PRODUCTIVITY

Productivity is a measure of how efficiently resources are used to produce goods and services (Bennett, 2017). It is a key factor in determining economic growth and is an important indicator of a nation’s economic health. This article examines the research on productivity and how it can be improved.

First, it is important to define productivity. Productivity is a measure of output per unit of input (Bennett, 2017). It is a measure of how efficiently resources are used to produce goods and services. Productivity is determined by several factors, including technology, labor, capital, and organization.

Second, there is evidence that productivity can be improved through investment in technology and knowledge. Recent research has shown that investments in technology can have a positive effect on productivity (Dwyer et al., 2015). Similarly, investments in knowledge, such as research and development, can improve productivity by increasing the efficiency of processes and increasing the availability of new ideas and technologies (Gruber & Stern, 2017).

Third, there is evidence that productivity can be improved through improved organizational structures. Organizations that are able to effectively use data to make decisions and optimize processes can improve their productivity (Kumar & Dutta, 2016). In addition, organizations that are able to reduce the amount of bureaucracy and utilize flexible work arrangements can increase their productivity (Frey et al., 2016).

Finally, there is evidence that productivity can be improved through effective management. Effective management involves setting clear goals and objectives, providing feedback and monitoring progress, and providing incentives to motivate employees (Jain et al., 2017). In addition, managers should ensure that employees are given the necessary resources and support to be productive (Vargas, 2017).

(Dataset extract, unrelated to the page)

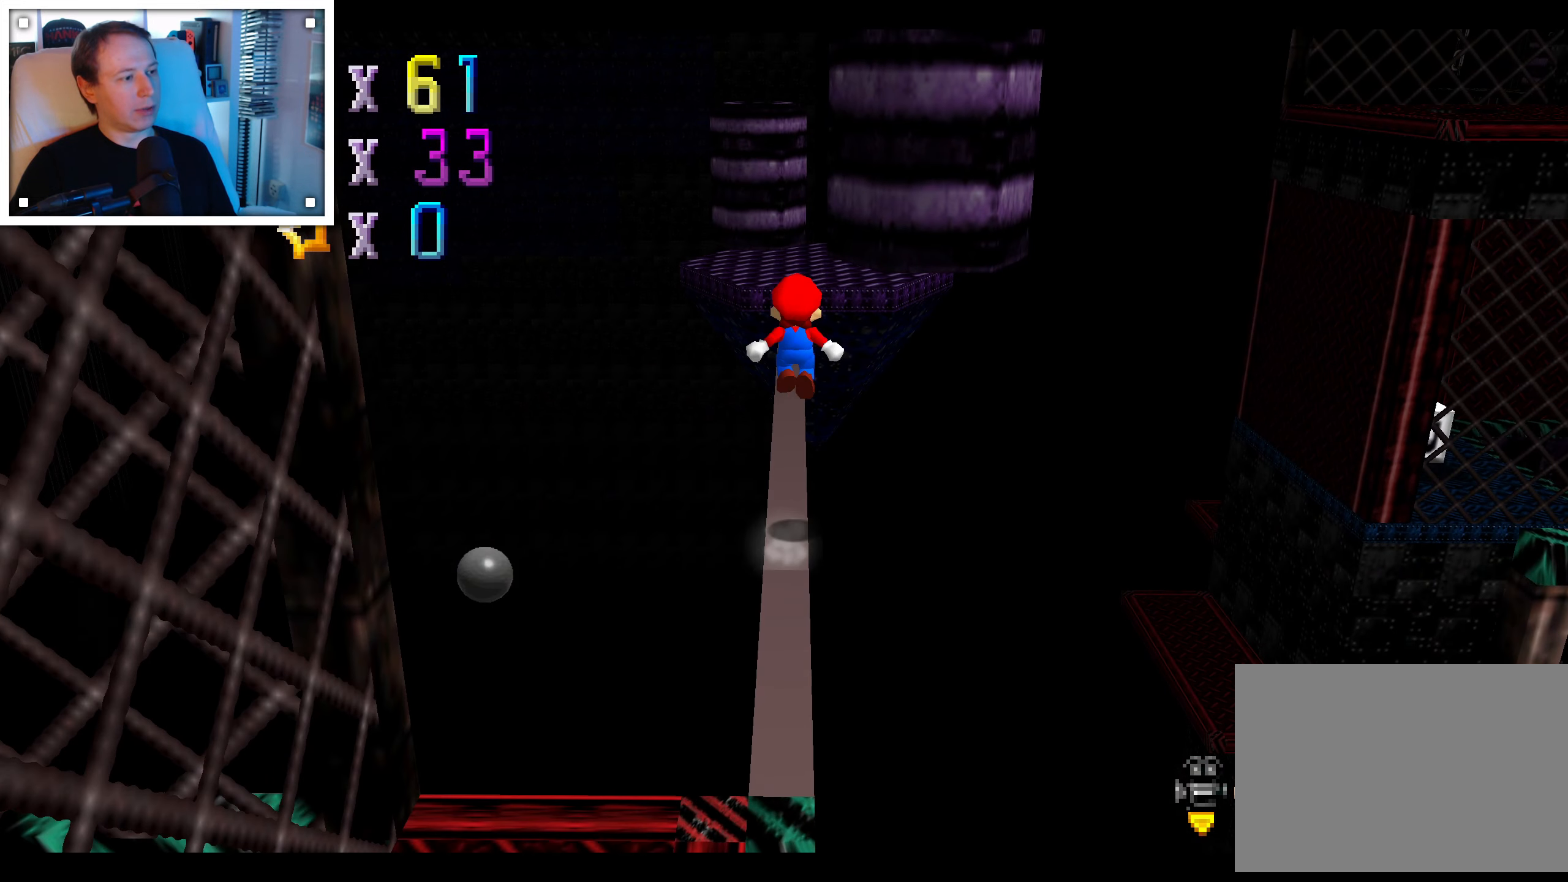
{"dt_ms": 500, "buttons": [], "left_stick": "up", "right_stick": "center", "events": [[234, "left_stick", "up-left"], [284, "A", "up"], [334, "left_stick", "up"]]}
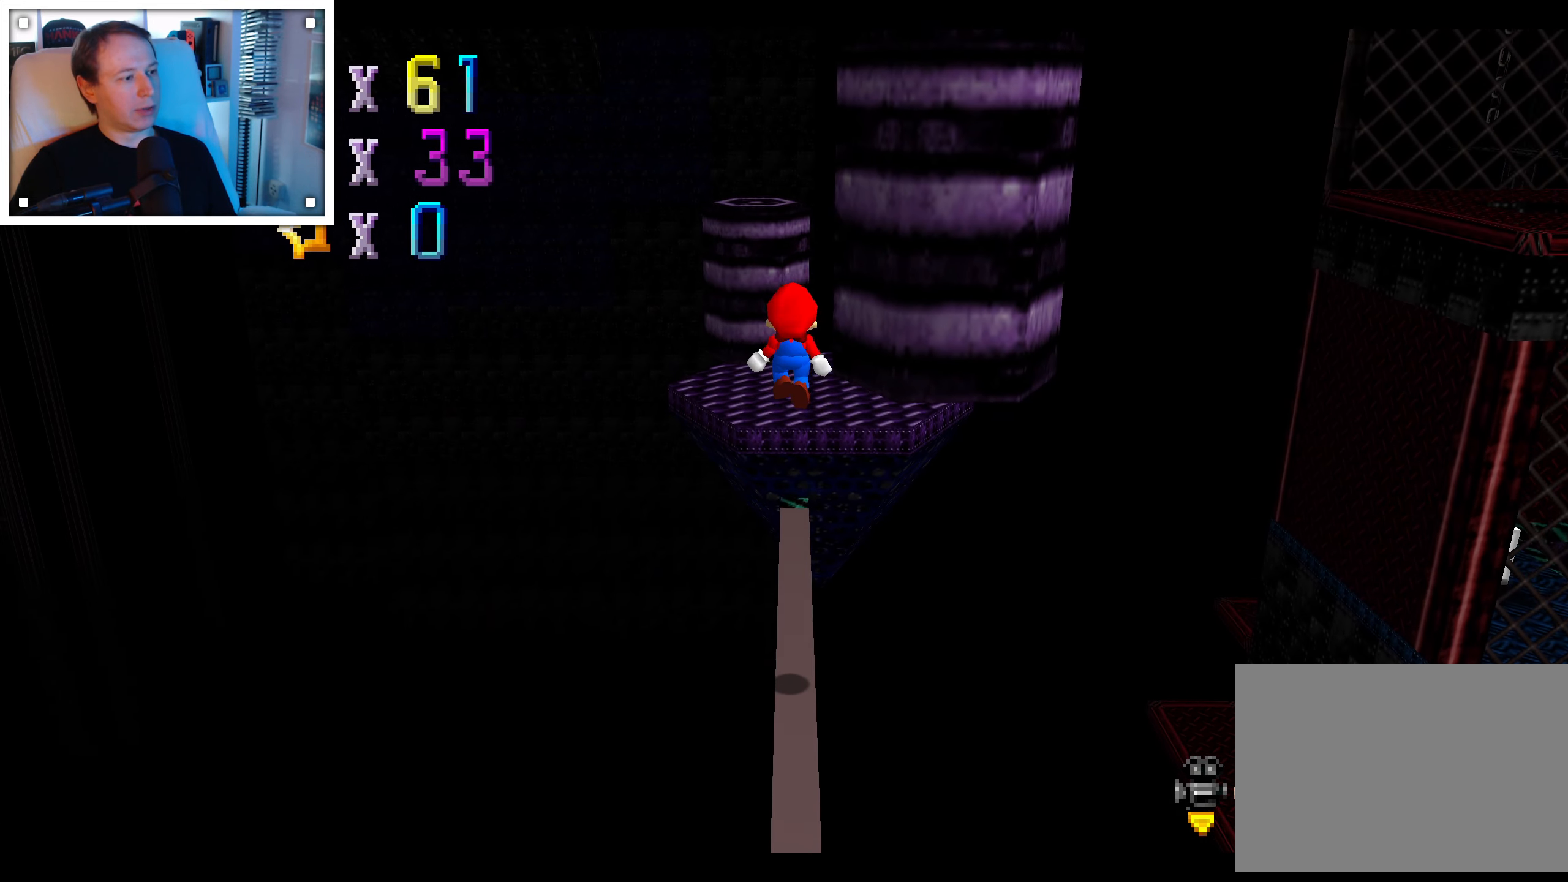
{"dt_ms": 500, "buttons": ["A"], "left_stick": "up", "right_stick": "center", "events": [[450, "A", "down"]]}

Overall, productivity is an important factor in determining economic growth and is an important indicator of a nation’s economic health. There is evidence that productivity can be improved through investments in technology and knowledge, improved organizational structures, and effective management.

References

Bennett, J. (2017). Productivity: A definition and explanation. Retrieved from https://www.investopedia.com/terms/p/productivity.asp

Dwyer, L., Hennessy, C., & Scully, R. (2015). The impact of information and communication technology on firm productivity: An analysis of Irish manufacturing. International Journal of Production Economics, 172, 19-30.

Frey, B., Osborne, M., & Schreyer, P. (2016). The new dynamics of work. Oxford, UK: Oxford University Press.

Gruber, M., & Stern, S. (2017). What drives technological progress? Economic Analysis and Policy, 54, 34-44.

Jain, S., Kaur, P., & Singh, G. (2017). Management theories and productivity. International Journal of Advanced Research in Management and Social Sciences, 6(3), 149-157.

Kumar, A., & Dutta, D. (2016). Impact of organizational structure on productivity. International Journal of Management, IT and Engineering, 6(2), 44-50.